However, the CHF has remained resilient due to rising volatility premiums and geopolitical concerns. The analysts at BofA pointed out that balance of payments (BoP) dynamics might be the key to unlocking a more pronounced downward trend for the CHF. They noted that while the risks are evident, they believe that 2025 could see a trend depreciation of the currency.
BofA also discussed the Swiss Franc’s correlation with gold, as Switzerland is the world’s largest gold refiner. They observed that gold prices have soared, driven not only by risk-off movements but also by central bank demand, contributing to a stronger CHF.

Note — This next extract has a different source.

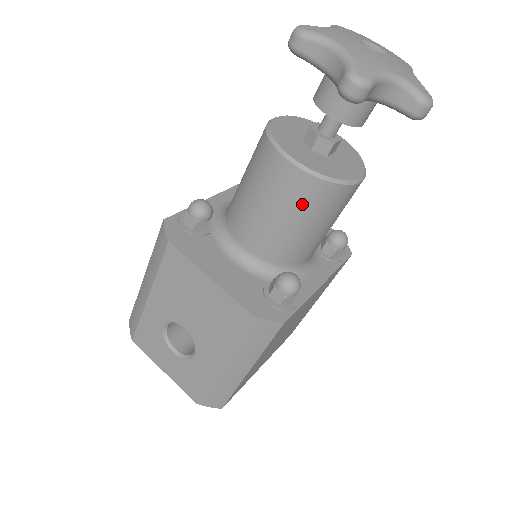
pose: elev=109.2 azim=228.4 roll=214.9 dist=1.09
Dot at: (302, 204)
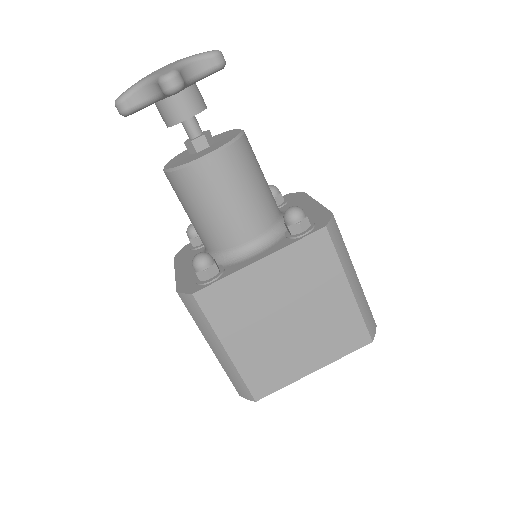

The first half of 2024 has provided insights into how CHF could weaken through the BoP channel. BofA drew parallels with Japan’s experience of structural capital outflows leading to a weaker Yen. They noted that Switzerland has recorded four consecutive quarterly basic balance deficits, which bolsters their conviction that CHF weakness could be more enduring in 2025.
In terms of trading and hedging strategies, BofA suggested that the policy divergence theme is still in play, particularly with a strong correlation to the US 10-year yields, which are forecasted to reach 4.75% by year-end. They proposed that CHF buyers could consider reducing hedges, while CHF sellers might find it advantageous to lock into longer-term hedges, especially as the Swiss National Bank (SNB) might continue to ease its policies, potentially below zero, and as US yields are expected to rise further.
The report concluded with a note of caution regarding positioning risks, particularly among hedge funds and asset managers in futures. Nevertheless, BofA’s proprietary flow data indicates a net demand for the CHF over the past year.